╭─ TEKS PILIHAN

Pengadilan “Ethok-ethok”

Pengadilan “Ethok-ethok”
Adi Andojo Soetjipto, MANTAN HAKIM AGUNG/KETUA MUDA MAHKAMAH AGUNG
SUMBER : KOMPAS, 9 Maret 2012



Setiap kali saya menonton dan mengikuti siaran televisi yang menayangkan jalannya sidang pengadilan tipikor yang mengadili perkara tindak pidana korupsi wisma atlet SEA Games dengan terdakwa M Nazaruddin, saya merasa sangat gemas dan malu.
Sebagai mantan hakim, saya melihat bahwa pengadilan yang berjalan hanyalah pengadilan ethok-ethok alias abal-abal. Bukan pengadilan yang berpegang pada kemandirian dan berwibawa.

Anda tahu apa itu pengadilan ethok-ethok? Pengadilan ethokethok adalah badan peradilan yang sah yang dibentuk berdasarkan undang-undang dan semua pelaksananya—hakim, jaksa, panitera, sampai pengacara—adalah sah. Namun, dalam pelaksanaan persidangan, semua isinya merupakan permainan yang disutradarai oleh mereka yang punya kepentingan. Siapa pun dapat melihatnya dengan jelas. Pengadilan semacam itu adanya hanya di Indonesia.

Di negara-negara lain, khususnya negara yang demokratis, pengadilan yang demikian itu tidak ada. Yang ada, ya, pengadilan beneran, yang melaksanakan tugas dengan cara independen. Putusan-putusannya pun independen. Tidak ada pengaruh dalam bentuk apa pun: uang ataupun tekanan.

Apa tanda-tanda kalau pengadilan (ethok-ethok) itu ada di Indonesia? Ah, semua orang tahu, dari media cetak ataupun elektronik. Apalagi, sekarang ini penyebaran informasi yang kian canggih dan modern dapat diikuti oleh segenap masyarakat sampai ke pelosok Tanah Air.

Cara hakim memimpin sidang jadi cemoohan. Saksi yang selalu menjawab ”tidak tahu” atau ”lupa” menjadi ejekan. Penarik-penarik ojek, sopir-sopir taksi, sampai ke para pelanggan warung (nasi) tegal semua ikut berkomentar bernada negatif, yang membuat rakyat yang melihatnya jadi gemas.

╰─
╭─ DATA HASIL EKSTRAKSI

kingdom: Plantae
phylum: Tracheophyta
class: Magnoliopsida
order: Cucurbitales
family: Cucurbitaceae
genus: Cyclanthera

╰─
╭─ DATA HASIL EKSTRAKSI

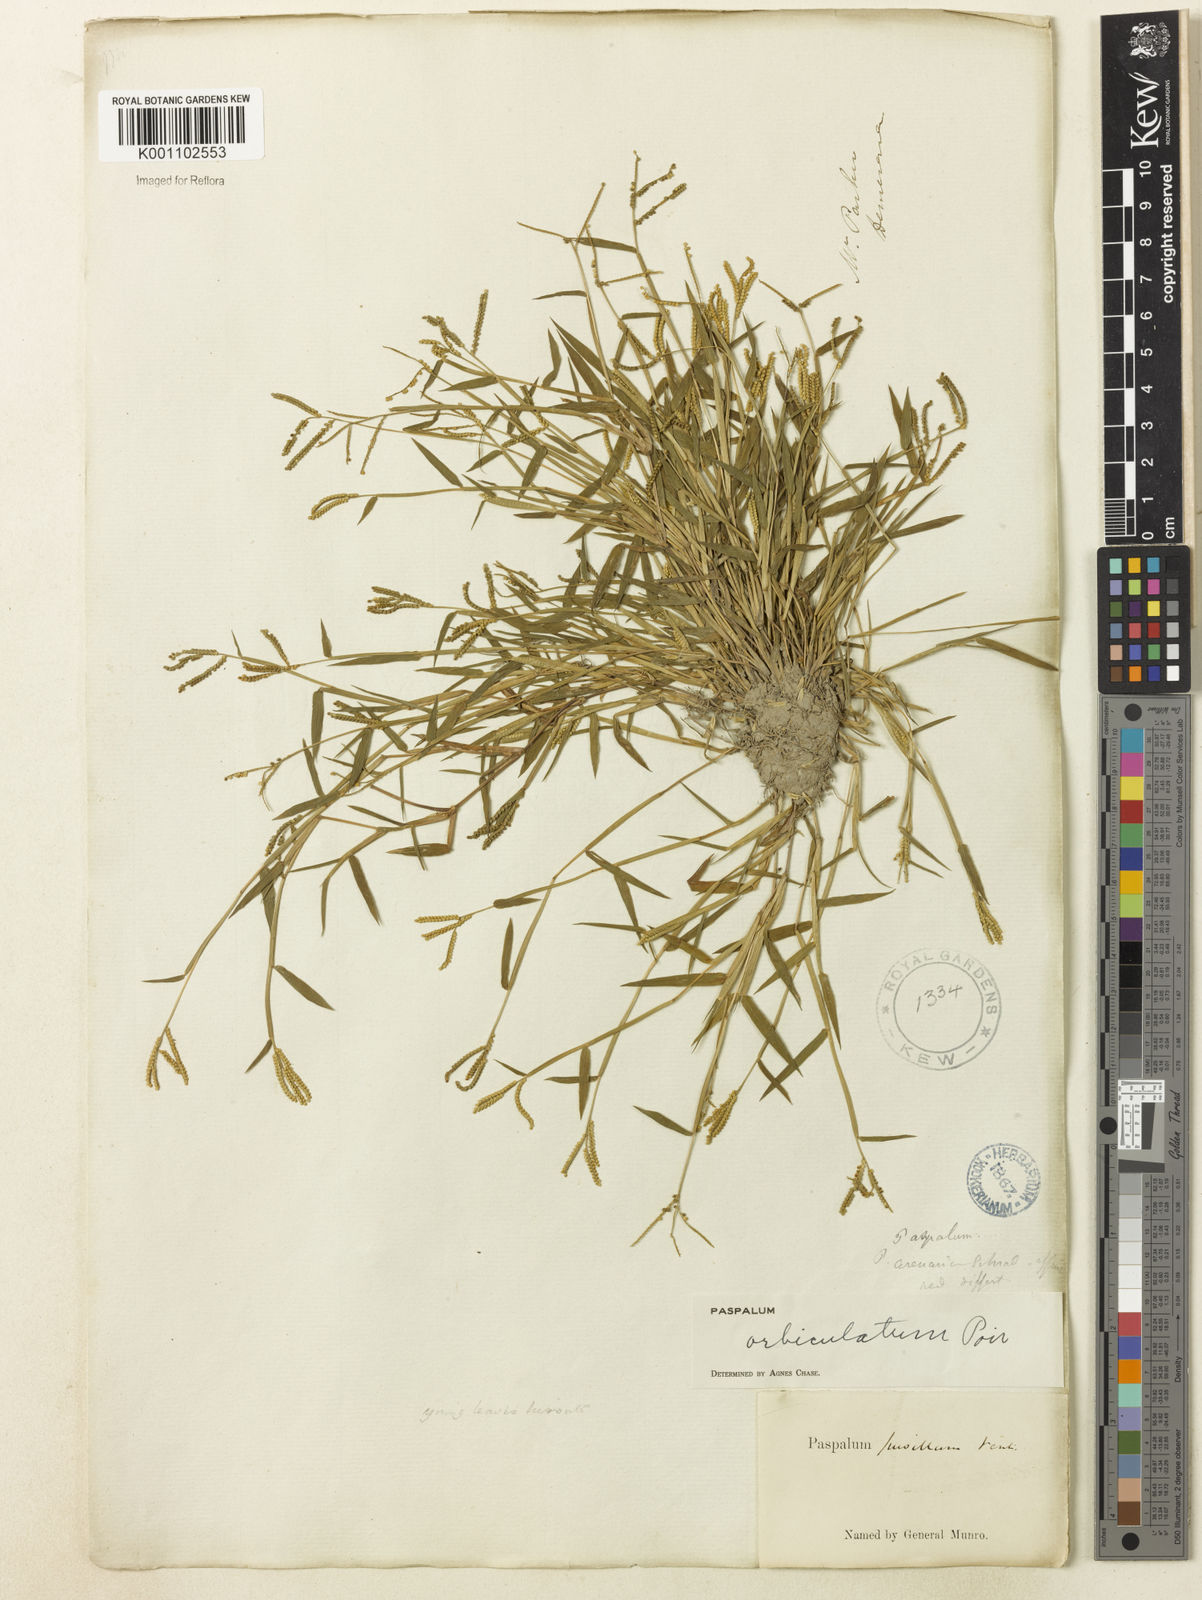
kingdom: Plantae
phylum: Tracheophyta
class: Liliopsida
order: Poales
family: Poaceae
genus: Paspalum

╰─

TUJUAN TUGAS:
1. Dalam artikel tentang pengadilan ethok-ethok, siapa terdakwa perkara korupsi wisma atlet SEA Games yang sidangnya ditayangkan televisi?
2. Tolong lanjutkan artikel tentang pengadilan ethok-ethok itu, dimulai tepat sesudah kalimat terakhirnya.

JAWABAN:
1. M Nazaruddin.

2.
Perlu Hakim Berjiwa Hakim

Hal yang tidak masuk akal bisa terjadi dalam pengadilan ethok-ethok itu. Sesuatu yang sudah jadi ”penetapan pengadilan” dapat dibatalkan hanya karena salah satu pihak tidak datang sebab beralasan sakit tanpa surat keterangan dokter. Catatan sepanjang pengalaman saya sebagai hakim selama 40 tahun, hal yang sudah jadi ”penetapan pengadilan” harus dilaksanakan demi kewibawaan pengadilan. Hal itu supaya tidak dikatakan pengadilan mencla-mencle, tidak berpikir secara matang sebelum bertindak atau melakukan sesuatu.

Tanda-tanda lain adanya pengadilan ethok-ethok adalah apa yang terungkap secara ”gamblang” atau cetho welo-welo di sidang pengadilan masih saja dianggap ”kurang lengkap” sehingga diperlukan alat bukti tambahan atau tidak perlu didengar keterangannya di sidang. Dan, anehnya, hakim hanya meng-”iya”-kan.

Dulu kita kenal istilah invisible hands dalam masalah pengaruh-memengaruhi ini. Sekarang, apakah hal itu masih terjadi juga di dunia peradilan kita? Padahal, Presiden selalu meneriakkan: ”Tegakkan keadilan! Berantas korupsi!”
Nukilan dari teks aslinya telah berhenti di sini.